Brown seems fine with Bryant's path. There's not much of an option.
"I believe in our training staff and I believe in our doctors, so they're telling me everything's all right with it," he said. "There's not anything to worry about. There's no minute limitation or anything like that.
"I've got to trust that they're doing their job the right way and trust that Kobe's telling us the truth.
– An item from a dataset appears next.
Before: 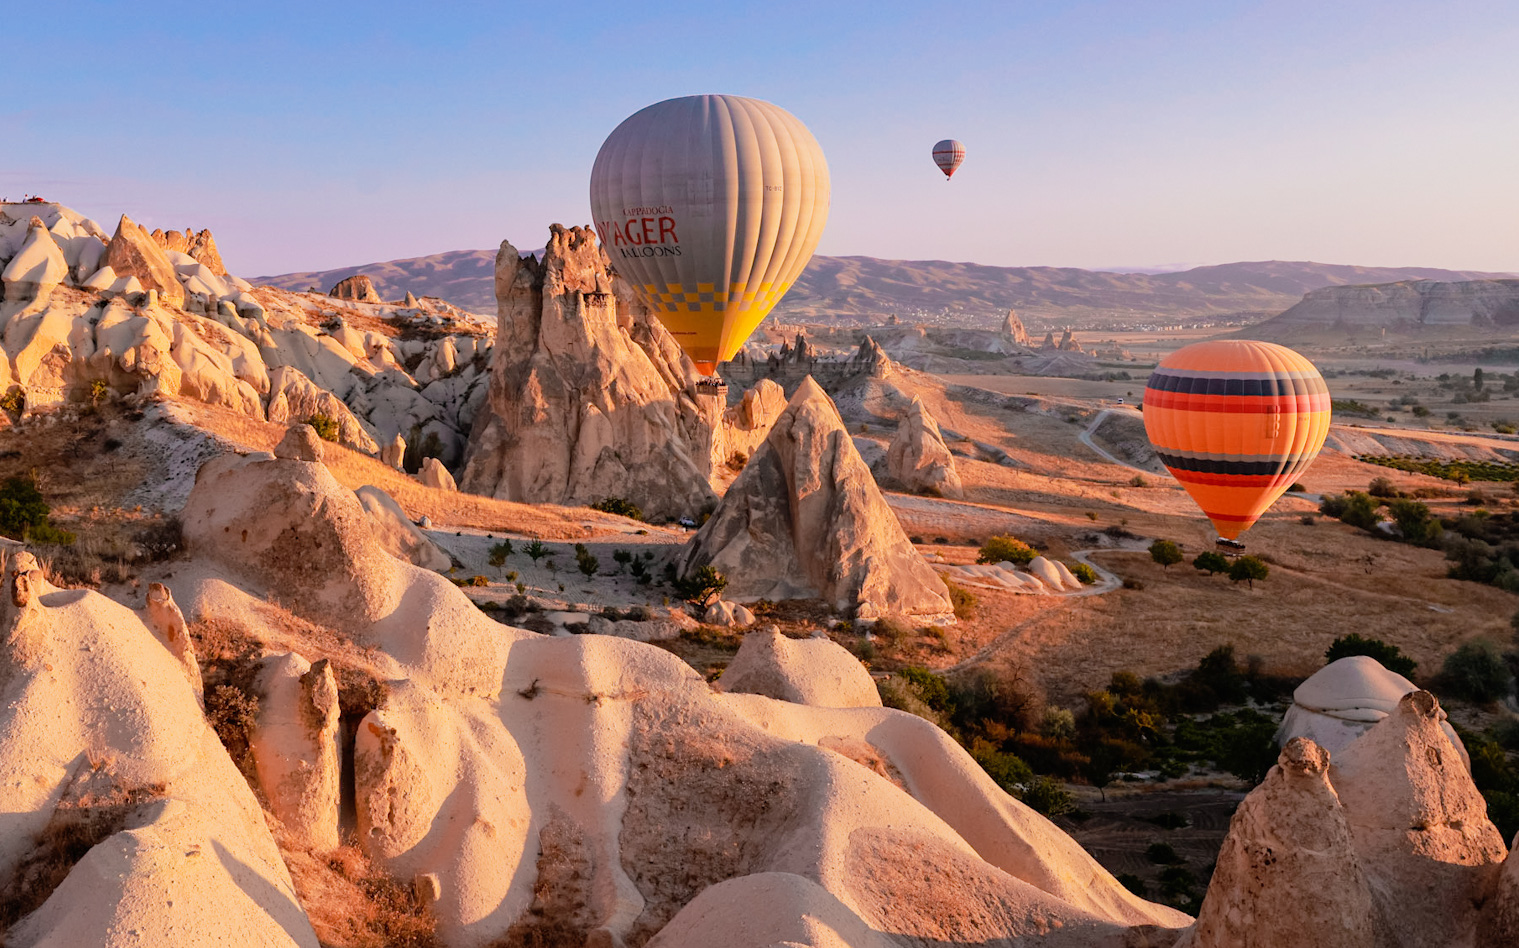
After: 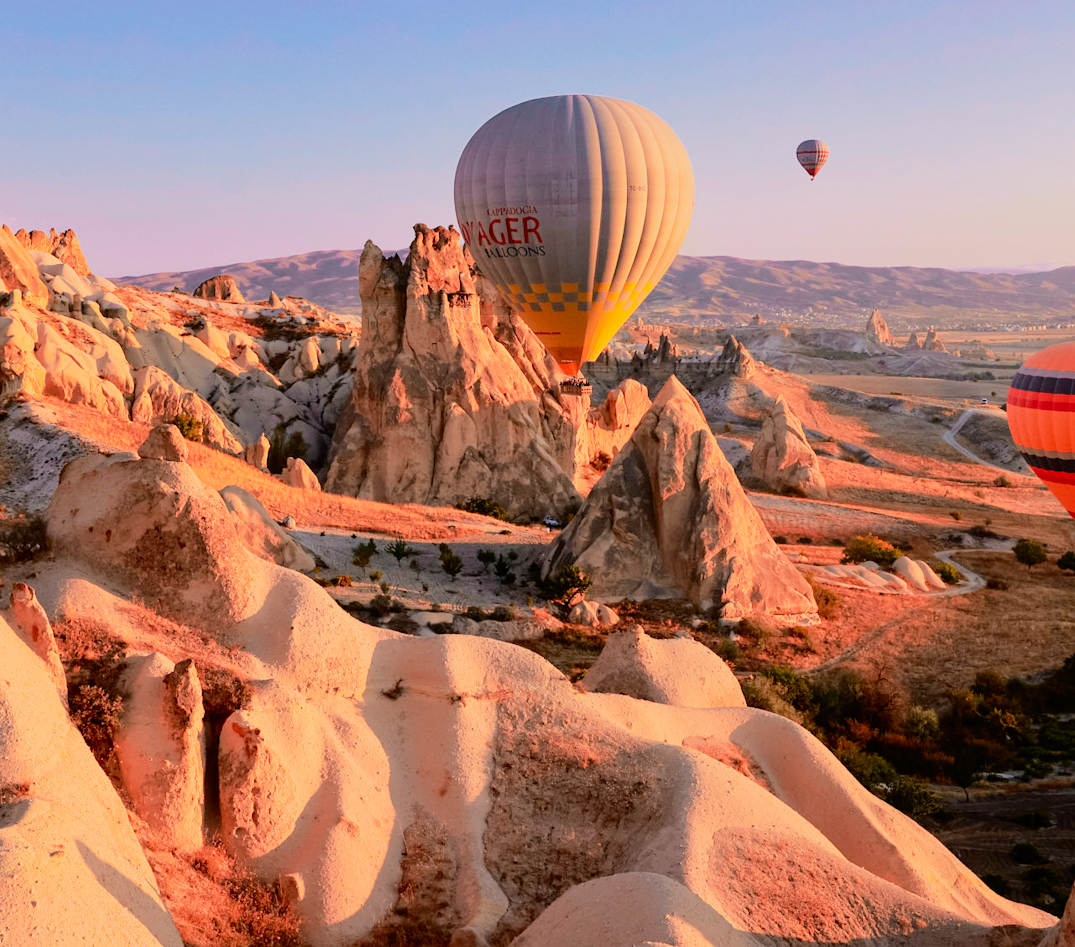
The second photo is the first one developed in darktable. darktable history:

We're going to move forward until I get told differently."
The Lakers had trouble moving in the first half.
It was the worst of their season, lowlighted by their 36.6% shooting percentage and 39-35 halftime deficit.
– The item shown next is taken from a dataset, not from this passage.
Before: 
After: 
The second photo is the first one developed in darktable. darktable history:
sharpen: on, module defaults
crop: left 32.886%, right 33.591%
Adding to the Lakers' dismay, they had practically owned the Warriors, sweeping four of the last six season series and winning 12 of the last 13 games against them.
The Lakers (5-4) didn't get much on offense from Andrew Bynum, who had nine points on three-for-nine shooting but took 16 rebounds. They didn't get much of anything from Metta World Peace, who had two points in 10 minutes.
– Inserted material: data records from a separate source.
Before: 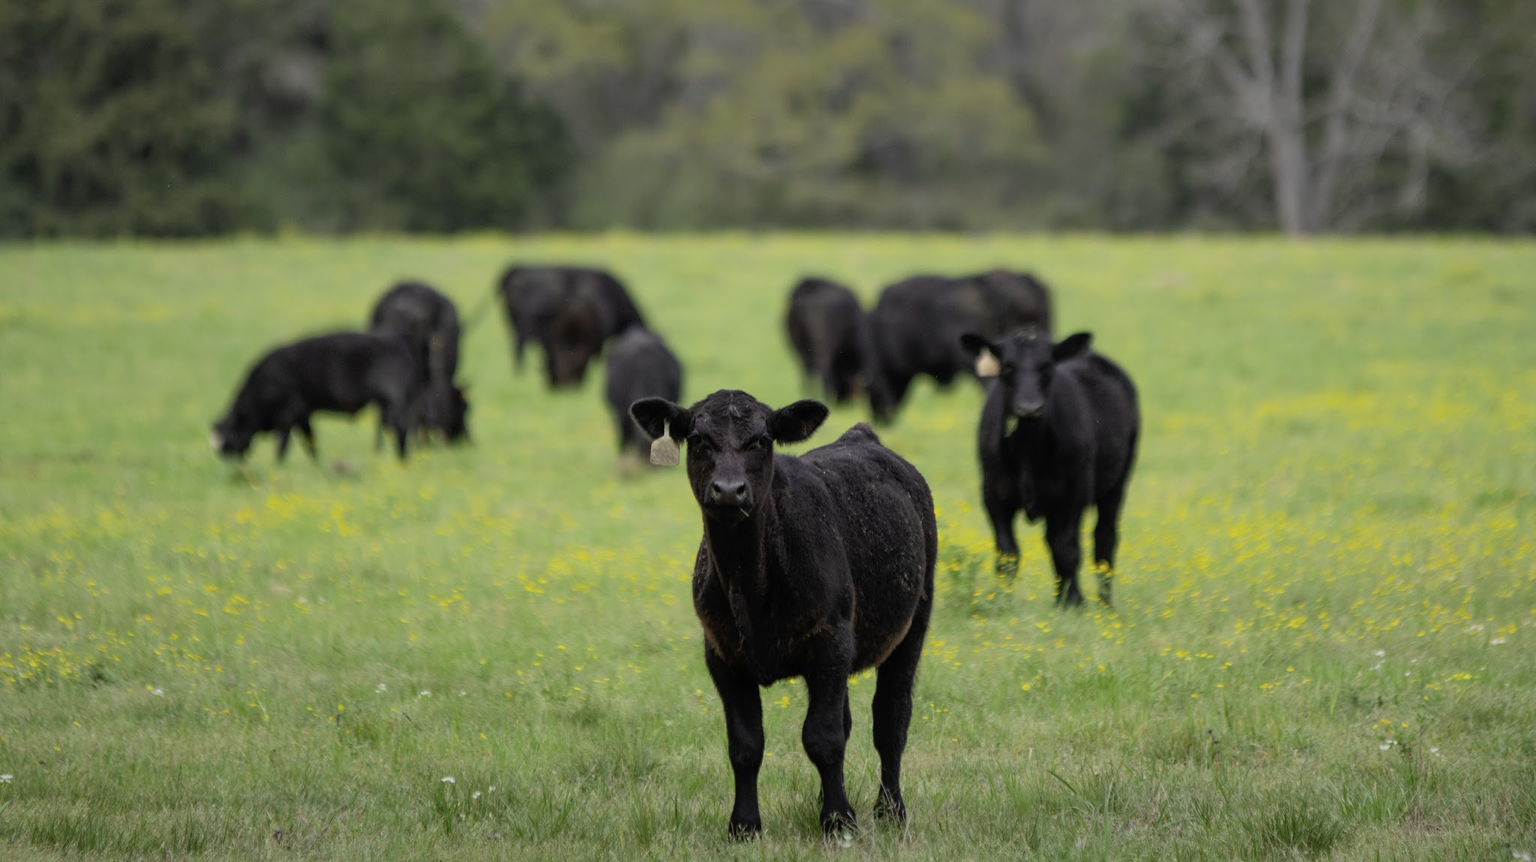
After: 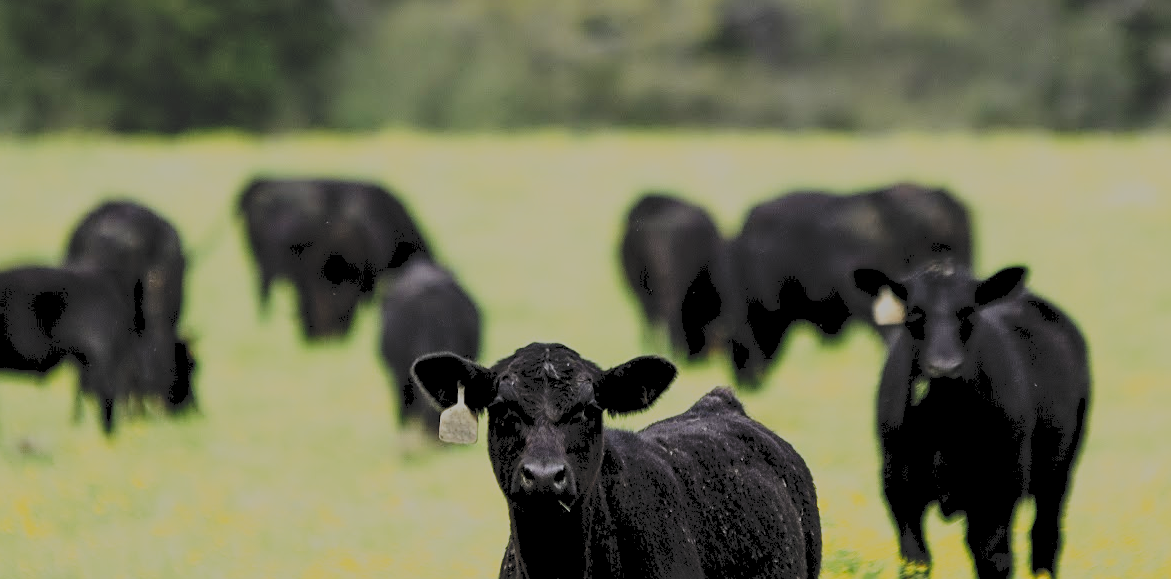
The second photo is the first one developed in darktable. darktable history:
crop: left 20.932%, top 15.471%, right 21.848%, bottom 34.081%
rgb levels: levels [[0.01, 0.419, 0.839], [0, 0.5, 1], [0, 0.5, 1]]
tone curve: curves: ch0 [(0, 0) (0.003, 0.118) (0.011, 0.118) (0.025, 0.122) (0.044, 0.131) (0.069, 0.142) (0.1, 0.155) (0.136, 0.168) (0.177, 0.183) (0.224, 0.216) (0.277, 0.265) (0.335, 0.337) (0.399, 0.415) (0.468, 0.506) (0.543, 0.586) (0.623, 0.665) (0.709, 0.716) (0.801, 0.737) (0.898, 0.744) (1, 1)], preserve colors none
sharpen: on, module defaults
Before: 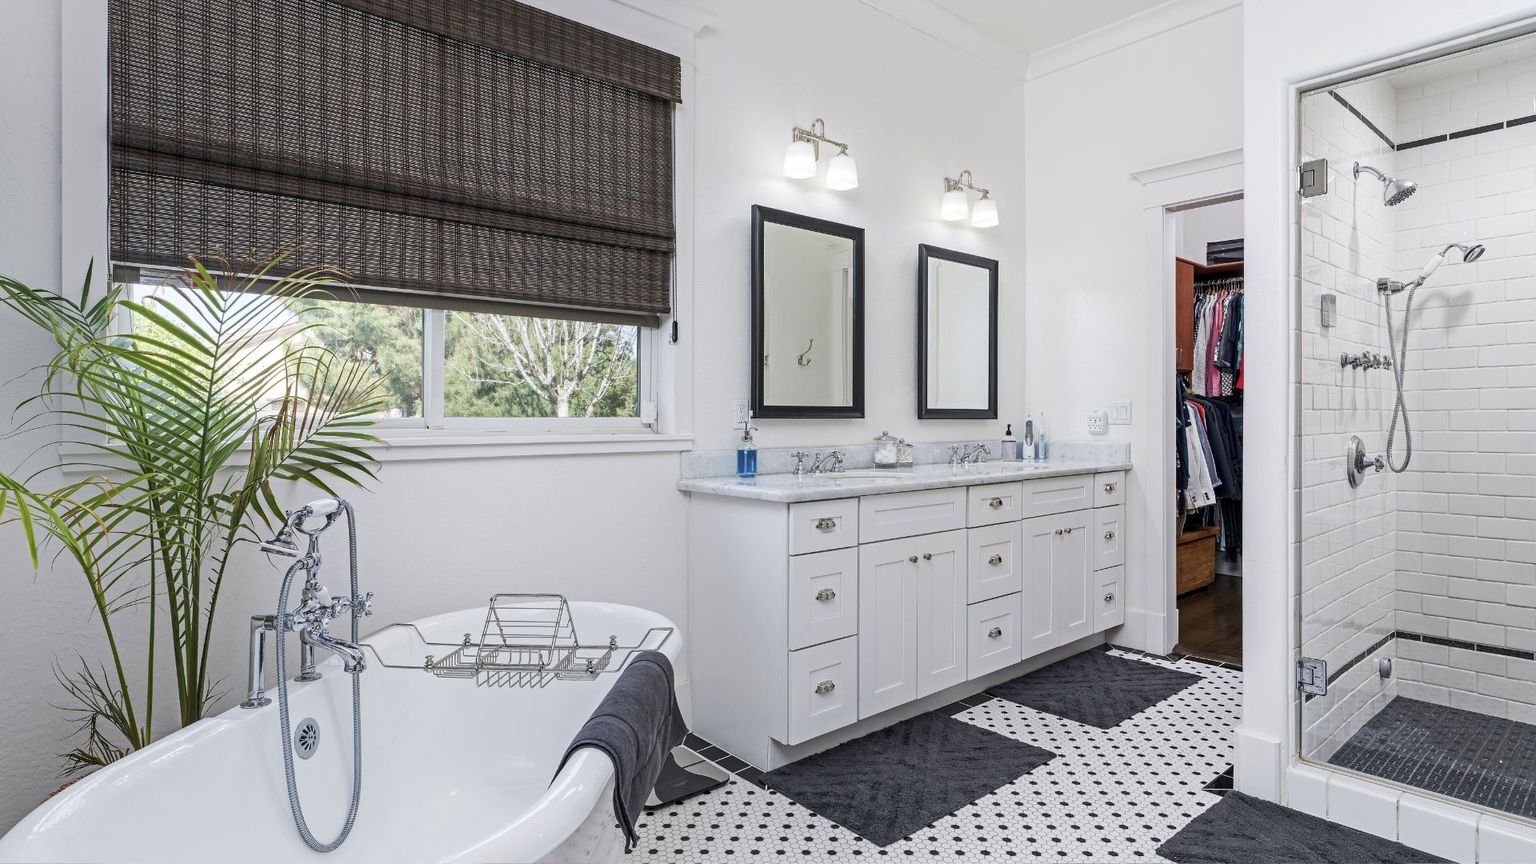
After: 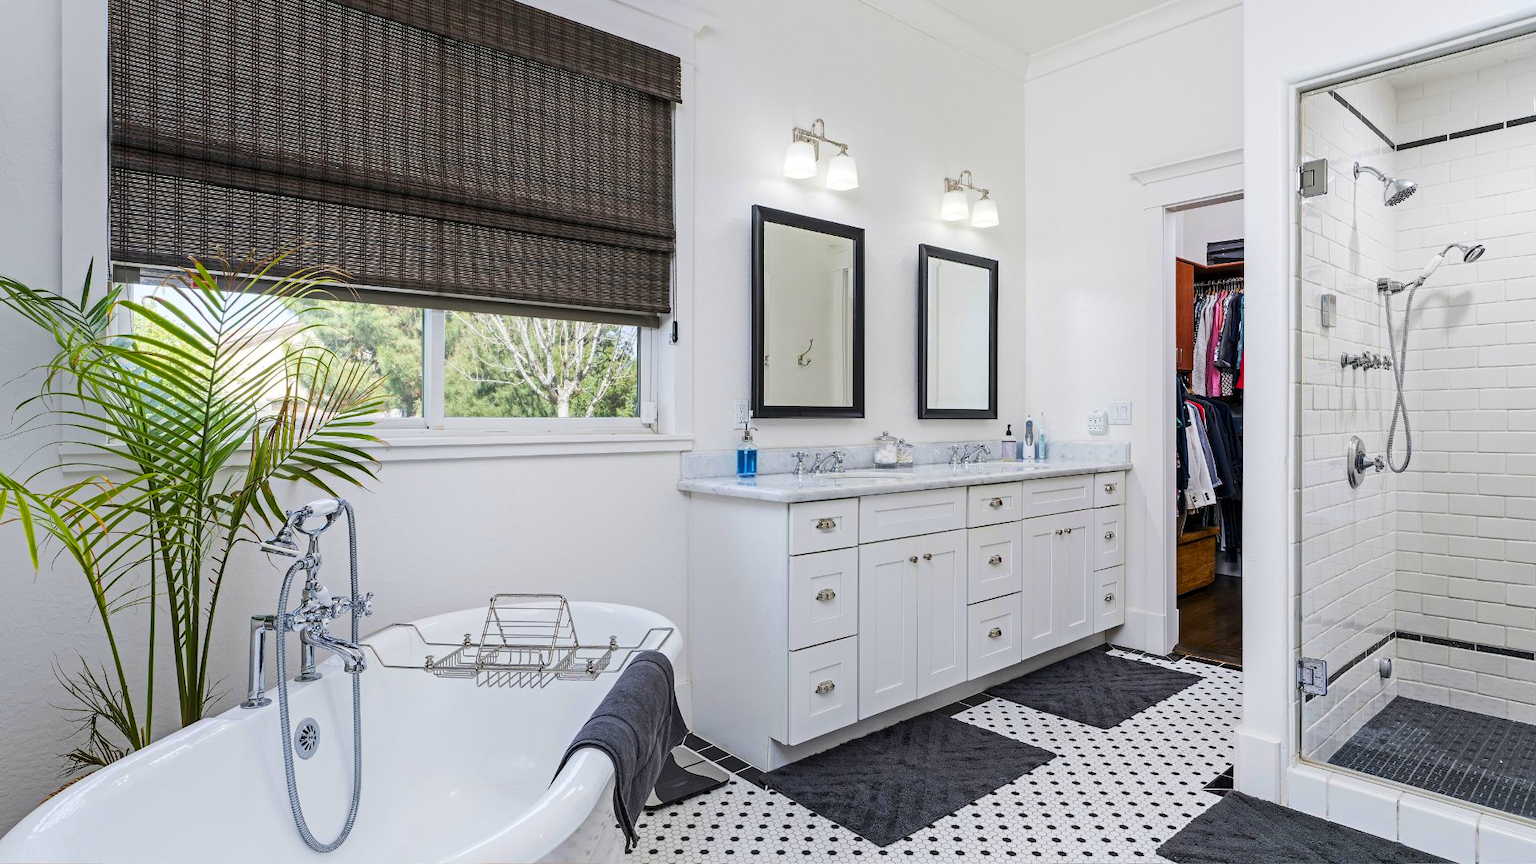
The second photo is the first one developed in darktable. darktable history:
color balance rgb: linear chroma grading › global chroma 15%, perceptual saturation grading › global saturation 30%
tone curve: curves: ch0 [(0, 0) (0.08, 0.056) (0.4, 0.4) (0.6, 0.612) (0.92, 0.924) (1, 1)], color space Lab, linked channels, preserve colors none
Matt Barnes was a spark, however, picking up 12 points in the second half and running the court with a purpose despite sustaining a minor right shoulder injury. He finished with 16 points, six rebounds and five assists.
Monta Ellis had 18 points for the Warriors (2-5) and rookie guard Klay Thompson, the son of Lakers radio broadcaster Mychal Thompson, had 14 points.
Before Friday, the Lakers were the worst team in the league in forcing turnovers, coming up with a puny 11.4 a game.
They were better against Golden State, forcing 20 turnovers but committing 19 themselves.
Bryant predicted plenty of their victories would be ugly this season. Count this among them.